Smith joined Mayor Bill Gato and Deputy Mayor Rob Nicastro at the Mariners Cover community along the Manasasquan River to the the sites of four demolished homes that had been damaged by Sandy and Hurricane Irene in 2011, and one remaining home that is slated for demolition. The homes were purchased by the township with state and federal funding.Disney Princess Chambre de rebond
In Middletown, Smith joined Mayor Stephanie Murray, Committeeman Tony Fiore, Administrator Anthony Mercantante and Public Works Director Ted Maloney in the Township’s Emergency Command Center from where Fiore directed the rescue and recovery efforts two years earlier in the aftermath of the storm, before touring three sites in the Township still in need of federal support. While in the command center Smith recalled that NBC’s Andrea Mitchell showed up and asked to interview him. “I told her to interview Fiore because he was the one doing the work. She refused, so I spent the interview talking about him and the amazing work he was doing protecting the lives and property of his community.” Fiore was Mayor during the recoveries of Hurricanes Irene in 2011 and Sandy in 2012.
Smith was one of the key legislators in Washington to push through the legislation that authorized $60 billion in federal aid for the region to recover from Sandy. He met personally with FEMA Director Craig Fugate, successfully boosting the federal share of recovery costs from 75% to 90% for clean up and restoration.
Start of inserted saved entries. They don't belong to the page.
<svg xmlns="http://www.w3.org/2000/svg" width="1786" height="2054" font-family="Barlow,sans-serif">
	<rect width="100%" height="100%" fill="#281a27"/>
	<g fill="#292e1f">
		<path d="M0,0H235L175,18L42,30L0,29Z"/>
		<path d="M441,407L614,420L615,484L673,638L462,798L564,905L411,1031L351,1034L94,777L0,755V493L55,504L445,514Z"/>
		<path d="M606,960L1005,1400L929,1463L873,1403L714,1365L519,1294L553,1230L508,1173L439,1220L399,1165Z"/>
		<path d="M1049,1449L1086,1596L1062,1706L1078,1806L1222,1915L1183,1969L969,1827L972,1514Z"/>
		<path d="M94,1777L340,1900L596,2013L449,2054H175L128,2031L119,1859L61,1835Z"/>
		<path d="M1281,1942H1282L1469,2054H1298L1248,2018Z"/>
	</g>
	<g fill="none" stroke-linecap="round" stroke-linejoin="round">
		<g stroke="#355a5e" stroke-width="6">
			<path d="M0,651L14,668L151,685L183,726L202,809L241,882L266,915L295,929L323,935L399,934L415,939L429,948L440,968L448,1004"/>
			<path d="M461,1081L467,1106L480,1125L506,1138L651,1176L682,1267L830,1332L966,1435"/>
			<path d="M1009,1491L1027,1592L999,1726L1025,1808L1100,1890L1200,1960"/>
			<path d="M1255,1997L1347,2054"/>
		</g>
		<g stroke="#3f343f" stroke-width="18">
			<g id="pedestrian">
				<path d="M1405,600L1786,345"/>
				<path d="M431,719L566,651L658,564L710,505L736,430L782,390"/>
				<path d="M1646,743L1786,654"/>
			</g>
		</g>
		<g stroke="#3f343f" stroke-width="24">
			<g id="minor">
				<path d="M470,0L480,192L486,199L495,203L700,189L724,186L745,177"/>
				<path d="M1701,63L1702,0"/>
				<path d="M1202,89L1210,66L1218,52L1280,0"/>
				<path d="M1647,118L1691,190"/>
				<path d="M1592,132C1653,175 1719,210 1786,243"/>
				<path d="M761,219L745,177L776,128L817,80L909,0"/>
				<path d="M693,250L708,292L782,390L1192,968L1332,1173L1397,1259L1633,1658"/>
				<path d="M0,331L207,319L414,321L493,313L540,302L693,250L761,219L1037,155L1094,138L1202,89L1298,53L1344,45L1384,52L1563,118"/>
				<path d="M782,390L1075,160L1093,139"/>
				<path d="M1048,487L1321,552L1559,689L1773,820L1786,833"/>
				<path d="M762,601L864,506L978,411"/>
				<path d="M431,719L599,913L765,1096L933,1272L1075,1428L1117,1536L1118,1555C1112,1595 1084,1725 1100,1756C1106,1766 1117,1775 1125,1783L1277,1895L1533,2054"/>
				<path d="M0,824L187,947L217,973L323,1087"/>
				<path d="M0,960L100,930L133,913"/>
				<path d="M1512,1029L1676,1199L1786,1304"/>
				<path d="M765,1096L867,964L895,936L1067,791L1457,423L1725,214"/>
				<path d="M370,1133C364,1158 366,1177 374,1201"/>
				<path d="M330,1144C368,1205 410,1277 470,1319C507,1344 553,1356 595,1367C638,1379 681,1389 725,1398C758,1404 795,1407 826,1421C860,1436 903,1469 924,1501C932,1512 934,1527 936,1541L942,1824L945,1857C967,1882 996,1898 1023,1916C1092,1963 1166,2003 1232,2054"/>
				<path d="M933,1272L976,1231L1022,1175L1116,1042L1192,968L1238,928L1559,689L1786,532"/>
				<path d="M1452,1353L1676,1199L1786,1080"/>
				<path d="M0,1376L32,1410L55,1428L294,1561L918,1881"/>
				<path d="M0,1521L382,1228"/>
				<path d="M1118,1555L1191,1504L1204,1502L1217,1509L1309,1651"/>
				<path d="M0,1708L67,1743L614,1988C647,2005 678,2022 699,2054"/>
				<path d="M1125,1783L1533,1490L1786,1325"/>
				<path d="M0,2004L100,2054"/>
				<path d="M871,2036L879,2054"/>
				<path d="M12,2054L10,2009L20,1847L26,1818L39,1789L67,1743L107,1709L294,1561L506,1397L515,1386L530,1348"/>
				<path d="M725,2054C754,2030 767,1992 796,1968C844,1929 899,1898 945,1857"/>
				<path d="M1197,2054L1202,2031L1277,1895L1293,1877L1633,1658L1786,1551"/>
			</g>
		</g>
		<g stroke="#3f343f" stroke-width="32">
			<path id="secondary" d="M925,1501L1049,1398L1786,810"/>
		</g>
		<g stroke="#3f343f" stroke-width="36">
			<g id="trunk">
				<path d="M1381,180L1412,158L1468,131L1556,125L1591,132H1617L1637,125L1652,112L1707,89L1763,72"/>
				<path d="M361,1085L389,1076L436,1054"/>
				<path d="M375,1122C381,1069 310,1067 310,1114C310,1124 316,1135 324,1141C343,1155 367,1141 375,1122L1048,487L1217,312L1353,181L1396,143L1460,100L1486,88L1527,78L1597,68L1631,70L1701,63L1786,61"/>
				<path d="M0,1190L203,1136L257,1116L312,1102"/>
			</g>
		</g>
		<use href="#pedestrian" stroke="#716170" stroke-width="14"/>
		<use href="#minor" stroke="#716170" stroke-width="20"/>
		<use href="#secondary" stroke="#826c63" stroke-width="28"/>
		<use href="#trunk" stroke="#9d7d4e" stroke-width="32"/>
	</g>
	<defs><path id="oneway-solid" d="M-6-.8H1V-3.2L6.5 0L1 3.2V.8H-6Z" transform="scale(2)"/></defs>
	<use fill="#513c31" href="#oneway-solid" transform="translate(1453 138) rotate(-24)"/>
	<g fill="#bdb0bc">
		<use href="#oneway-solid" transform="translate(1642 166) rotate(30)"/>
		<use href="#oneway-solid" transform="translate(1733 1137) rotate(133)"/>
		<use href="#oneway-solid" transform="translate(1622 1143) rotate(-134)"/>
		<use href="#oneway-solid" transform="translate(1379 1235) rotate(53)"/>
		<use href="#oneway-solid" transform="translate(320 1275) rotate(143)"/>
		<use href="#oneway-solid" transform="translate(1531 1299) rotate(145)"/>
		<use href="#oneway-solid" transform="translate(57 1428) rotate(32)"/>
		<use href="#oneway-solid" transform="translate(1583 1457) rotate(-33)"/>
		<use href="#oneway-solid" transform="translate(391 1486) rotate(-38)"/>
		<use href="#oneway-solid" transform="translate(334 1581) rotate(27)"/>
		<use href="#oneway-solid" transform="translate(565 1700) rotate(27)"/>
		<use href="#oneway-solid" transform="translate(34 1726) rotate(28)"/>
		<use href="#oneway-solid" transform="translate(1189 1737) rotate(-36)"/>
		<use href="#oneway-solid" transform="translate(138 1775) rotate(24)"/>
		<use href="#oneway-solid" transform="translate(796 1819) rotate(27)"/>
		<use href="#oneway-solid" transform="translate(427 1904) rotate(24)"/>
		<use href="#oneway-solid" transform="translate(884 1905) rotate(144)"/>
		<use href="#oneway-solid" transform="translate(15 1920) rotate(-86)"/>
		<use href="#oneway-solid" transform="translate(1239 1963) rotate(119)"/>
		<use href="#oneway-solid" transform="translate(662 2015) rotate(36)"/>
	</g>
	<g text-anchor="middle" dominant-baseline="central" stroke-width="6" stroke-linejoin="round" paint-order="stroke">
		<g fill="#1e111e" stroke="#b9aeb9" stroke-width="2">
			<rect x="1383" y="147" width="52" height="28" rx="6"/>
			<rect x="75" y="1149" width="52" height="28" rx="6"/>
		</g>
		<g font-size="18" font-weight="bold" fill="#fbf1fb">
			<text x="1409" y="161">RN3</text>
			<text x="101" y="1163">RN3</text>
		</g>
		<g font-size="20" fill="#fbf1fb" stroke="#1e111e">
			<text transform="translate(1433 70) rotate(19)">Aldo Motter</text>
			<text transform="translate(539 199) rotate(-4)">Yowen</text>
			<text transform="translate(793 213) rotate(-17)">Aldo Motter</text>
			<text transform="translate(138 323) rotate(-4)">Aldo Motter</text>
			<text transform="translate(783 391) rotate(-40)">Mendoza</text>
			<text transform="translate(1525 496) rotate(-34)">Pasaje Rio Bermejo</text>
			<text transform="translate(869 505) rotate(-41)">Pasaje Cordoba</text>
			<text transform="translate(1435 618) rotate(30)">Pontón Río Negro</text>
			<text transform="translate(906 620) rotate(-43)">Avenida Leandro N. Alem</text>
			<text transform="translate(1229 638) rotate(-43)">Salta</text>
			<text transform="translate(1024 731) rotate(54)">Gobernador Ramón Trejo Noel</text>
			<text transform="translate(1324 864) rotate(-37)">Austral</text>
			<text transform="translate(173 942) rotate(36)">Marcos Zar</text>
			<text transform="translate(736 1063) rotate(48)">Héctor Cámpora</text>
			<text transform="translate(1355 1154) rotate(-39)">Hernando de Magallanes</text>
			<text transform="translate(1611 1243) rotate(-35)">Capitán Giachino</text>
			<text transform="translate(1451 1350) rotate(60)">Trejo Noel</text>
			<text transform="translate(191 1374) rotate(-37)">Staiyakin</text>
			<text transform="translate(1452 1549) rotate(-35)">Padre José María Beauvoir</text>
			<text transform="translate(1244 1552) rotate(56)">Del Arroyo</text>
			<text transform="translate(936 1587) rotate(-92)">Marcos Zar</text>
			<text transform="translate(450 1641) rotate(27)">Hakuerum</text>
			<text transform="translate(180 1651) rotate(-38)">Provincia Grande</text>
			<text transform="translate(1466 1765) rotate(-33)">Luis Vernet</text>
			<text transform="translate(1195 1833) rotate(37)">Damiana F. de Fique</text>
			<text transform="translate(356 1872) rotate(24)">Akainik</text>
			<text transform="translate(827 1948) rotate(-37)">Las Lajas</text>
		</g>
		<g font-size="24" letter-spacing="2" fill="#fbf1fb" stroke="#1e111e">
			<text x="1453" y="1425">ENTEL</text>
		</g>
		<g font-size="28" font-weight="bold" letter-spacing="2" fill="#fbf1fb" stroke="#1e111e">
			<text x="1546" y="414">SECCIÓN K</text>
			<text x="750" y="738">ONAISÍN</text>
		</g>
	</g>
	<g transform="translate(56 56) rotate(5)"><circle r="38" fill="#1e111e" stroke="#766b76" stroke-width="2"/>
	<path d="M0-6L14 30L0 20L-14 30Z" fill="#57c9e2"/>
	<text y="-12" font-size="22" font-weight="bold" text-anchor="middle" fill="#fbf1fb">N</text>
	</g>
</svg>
“Fortunately, FEMA awards for 90 percent of the cost of work, with a local cost share of only 10 percent, made a difference for many towns,” Smith said. “Had FEMA not raised the cost-share rate from 75 to 90 percent, many local towns would have had to come up with additional hundreds of thousands of dollars at a time when they were financially strapped and normal tax ratables such as homes and businesses were unoccupied and closed.”
Smith, Murray, Fiore and Maloney toured Ideal Beach which is slated for an Army Corp of Engineers beach replenishment, the Bray Ave Bridge over Pews Creek in Port Monmouth and a Roop Ave home still in need of demolition.
“While there is no doubt that our state is resilient and has rebuilt much of the damaged areas, there are remaining issues impacting homeowners and businesses,” Smith said. “We must continue to work to ensure that our communities will be made whole.”